Pope Francis was accompanied by the Bishop of Vilnius and another bishop, who was the victim of repression in this place.
The pope lit this candle in the Museum, which he left burning as a tribute to the victims. Then he prayed, clearly moved in this place of pain and suffering.
Next in the execution area, he wrote a message in the Museum's Book of Honor. He said that "in this place of violence and hatred, I prayed for reconciliation and peace."
Then, visibly tired, he met with victims of repression, near the monument that recalls those who died from totalitarianism. There, even more than giving a speech, he prayed this prayer.
POPE FRANCIS 
“In your cry, and in the lives of all who suffered so greatly in the past, may we find the courage to commit ourselves decisively to the present and to the future. May that cry encourage us to not succumb to the fashions of the day, to simplistic slogans, or to efforts to diminish or take away from any person the dignity you have given them.”
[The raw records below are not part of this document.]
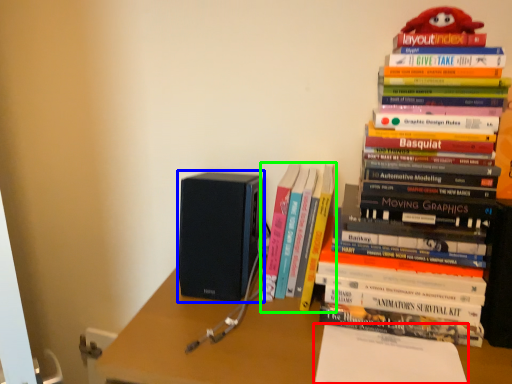
Question: Estimate the real-world distances between objects in this image. Which object is farther from paperback book (highlighted by a red box), speaker (highlighted by a blue box) or book (highlighted by a green box)?

Choices:
 (A) speaker
 (B) book

Answer: (A)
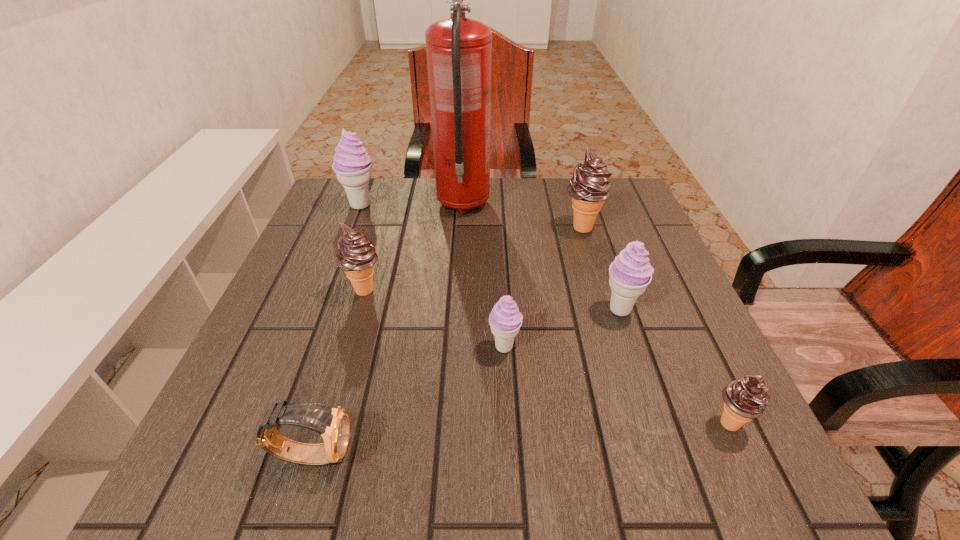
In the image, there is a desktop. Where is `vacant space at the right edge`? This screenshot has width=960, height=540. vacant space at the right edge is located at coordinates (718, 357).

This screenshot has height=540, width=960. Find the location of `blank space at the far left corner of the desktop`. blank space at the far left corner of the desktop is located at coordinates (337, 225).

Find the location of `vacant space at the near left corner of the desktop`. vacant space at the near left corner of the desktop is located at coordinates (191, 494).

The image size is (960, 540). I want to click on vacant space at the far right corner of the desktop, so click(x=624, y=199).

Locate an element on the screen. empty space that is in between the second farthest icecream and the tallest object is located at coordinates (523, 216).

What are the coordinates of `empty space between the second smallest purple icecream and the watch` in the screenshot? It's located at (467, 382).

This screenshot has height=540, width=960. What are the coordinates of `empty space between the watch and the smallest purple icecream` in the screenshot? It's located at (408, 400).

Locate an element on the screen. vacant space in between the second smallest chocolate icecream and the gold watch is located at coordinates (338, 372).

Where is `free spot between the red fire extinguisher and the rightmost purple icecream`? free spot between the red fire extinguisher and the rightmost purple icecream is located at coordinates (541, 257).

This screenshot has width=960, height=540. Find the location of `empty space that is in between the nearest icecream and the fire extinguisher`. empty space that is in between the nearest icecream and the fire extinguisher is located at coordinates (596, 314).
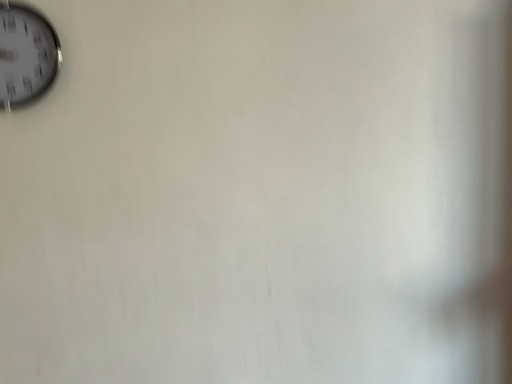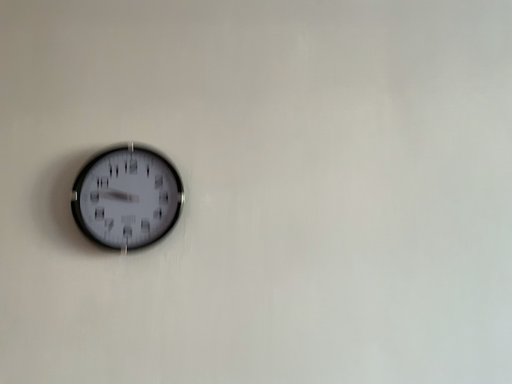
Question: Which way did the camera rotate in the video?

Choices:
 (A) rotated downward
 (B) rotated upward

Answer: (B)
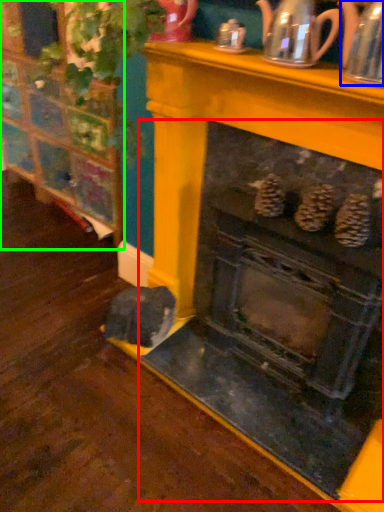
Question: Which object is the closest to the fireplace (highlighted by a red box)? Choose among these: tea pot (highlighted by a blue box) or furniture (highlighted by a green box).

Choices:
 (A) tea pot
 (B) furniture

Answer: (A)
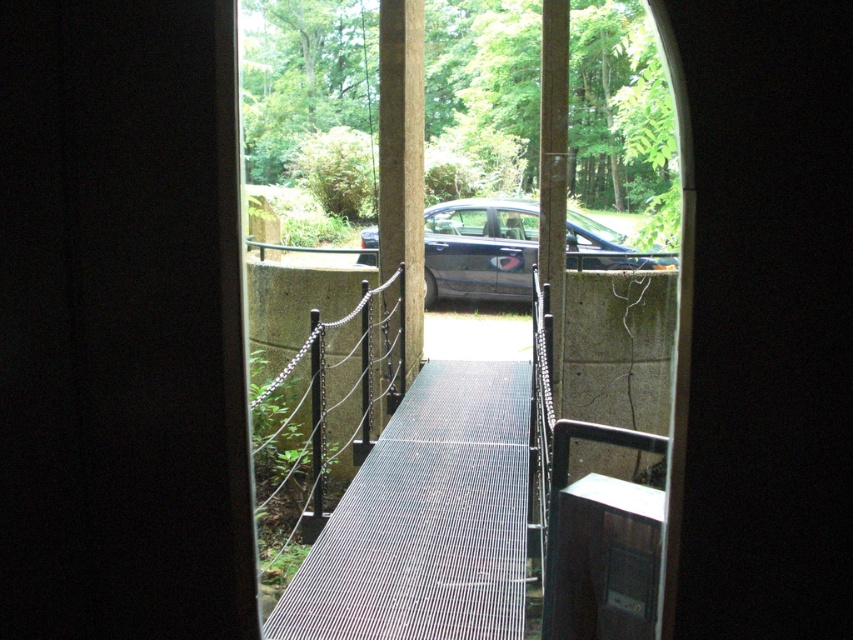
You are standing in the dark interior of the arched doorway and want to walk towards the parked car outside. Which direction should you move relative to the metallic grid walkway at center located at point [427,518]?

You should move towards the metallic grid walkway at center located at point [427,518] because it is positioned near the parked car, which is the destination.

You are standing in the dark interior behind the arched doorway and want to walk to the parked car outside. The metallic grid walkway at center is the only path available. Can you reach the car by walking straight ahead from your current position?

The metallic grid walkway at center is positioned at point (427, 518), which is directly in front of you. Therefore, walking straight ahead will lead you to the parked car through the metallic grid walkway at center.

You are standing inside the dark room and looking through the arched doorway. You see the metallic grid walkway at center and the glossy metallic car at center. Which object is closer to you?

The metallic grid walkway at center is closer to you because it is in front of the glossy metallic car at center.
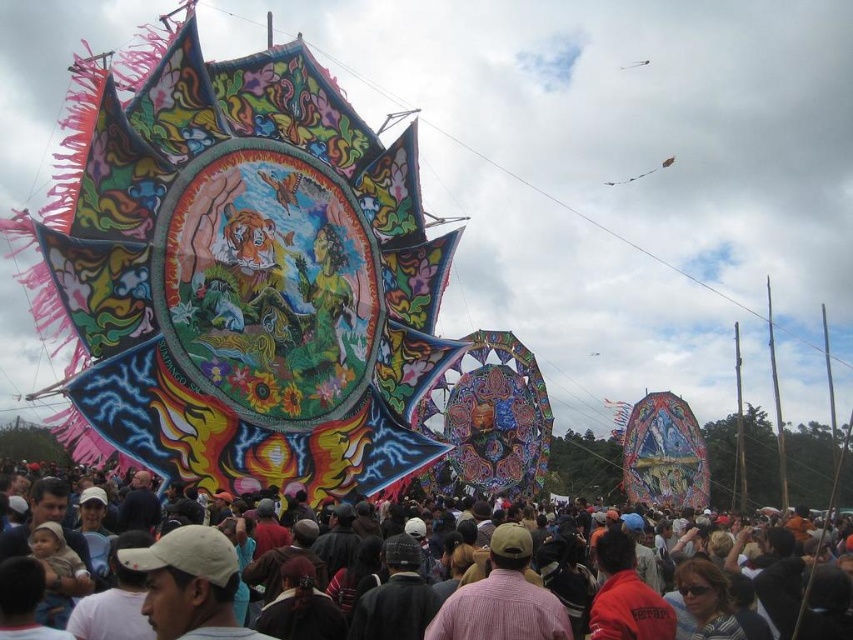
Between matte black crowd at center and pink woven shirt at center, which one appears on the right side from the viewer's perspective?

From the viewer's perspective, matte black crowd at center appears more on the right side.

Does matte black crowd at center have a larger size compared to pink woven shirt at center?

Yes.

Who is more forward, (1, 552) or (512, 577)?

Point (1, 552) is more forward.

I want to click on matte black crowd at center, so click(x=793, y=595).

From the picture: Is matte black crowd at center thinner than transparent plastic kite at upper center?

Incorrect, matte black crowd at center's width is not less than transparent plastic kite at upper center's.

Identify the location of matte black crowd at center. (793, 595).

Locate an element on the screen. This screenshot has height=640, width=853. matte black crowd at center is located at coordinates (793, 595).

Does translucent plastic kite at upper center have a lesser height compared to transparent plastic kite at upper center?

Incorrect, translucent plastic kite at upper center's height does not fall short of transparent plastic kite at upper center's.

Does translucent plastic kite at upper center have a greater height compared to transparent plastic kite at upper center?

Correct, translucent plastic kite at upper center is much taller as transparent plastic kite at upper center.

The image size is (853, 640). What are the coordinates of `translucent plastic kite at upper center` in the screenshot? It's located at (642, 172).

What are the coordinates of `translucent plastic kite at upper center` in the screenshot? It's located at (642, 172).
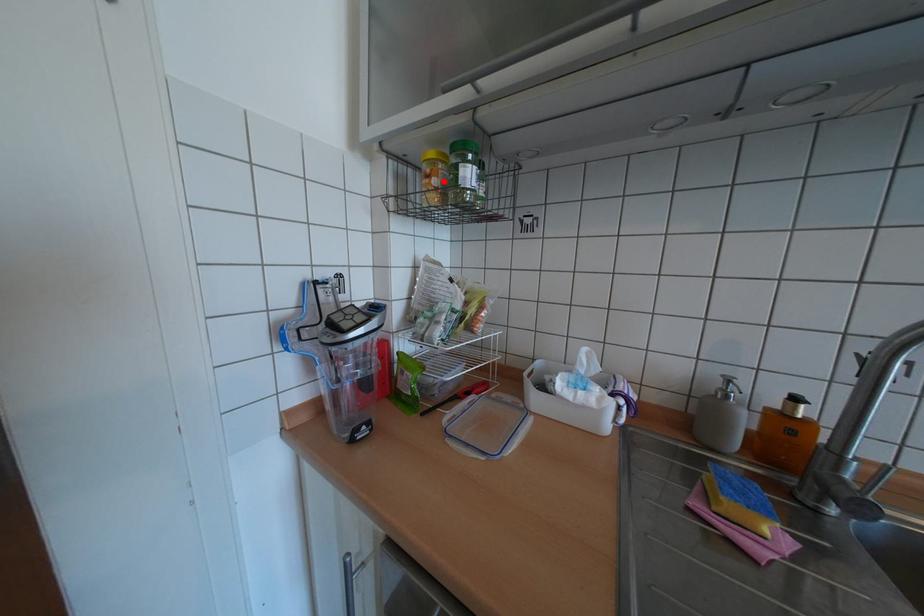
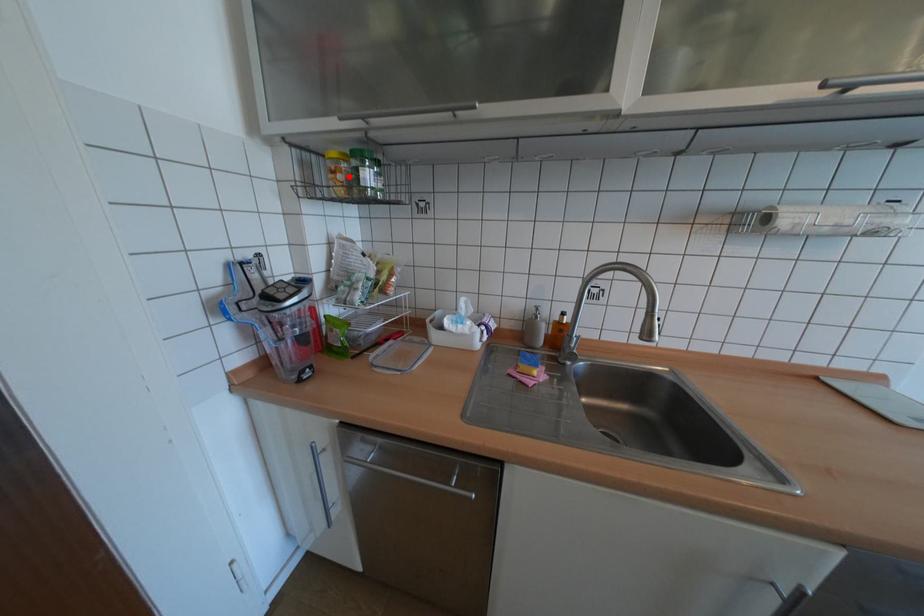
I am providing you with two images of the same scene from different viewpoints. A red point is marked on the first image and another point is marked on the second image. Are the points marked in image1 and image2 representing the same 3D position?

Yes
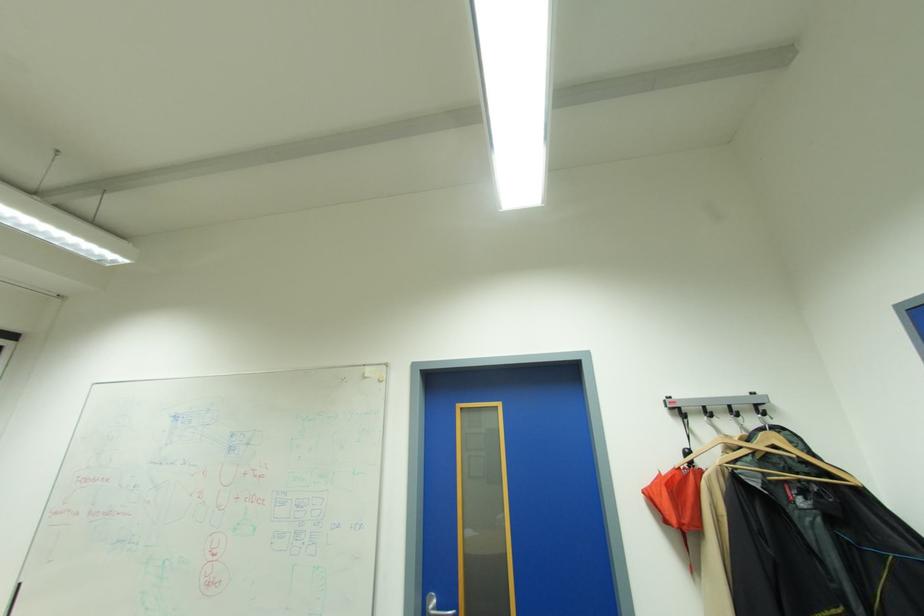
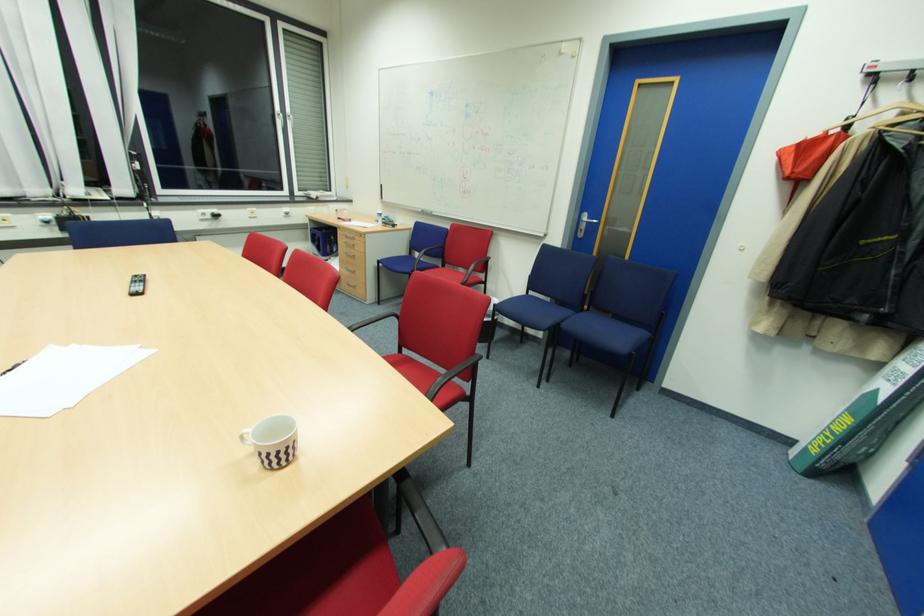
First-person continuous shooting, in which direction is the camera rotating?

Lithuania proclaimed its independence from Russia in 1918. However in 1940, during World War II, it was occupied by the Soviet Union, which suppressed its political parties.
Between 1941 and 1945, the Nazis occupied it; and then again the Soviet Union. It did not gain freedom until 1990.
During that period, it lost a third of its population. Of them, half were murdered or deported. The other half, had to escape from the country.
In this brief moment, the pope prayed for all of them.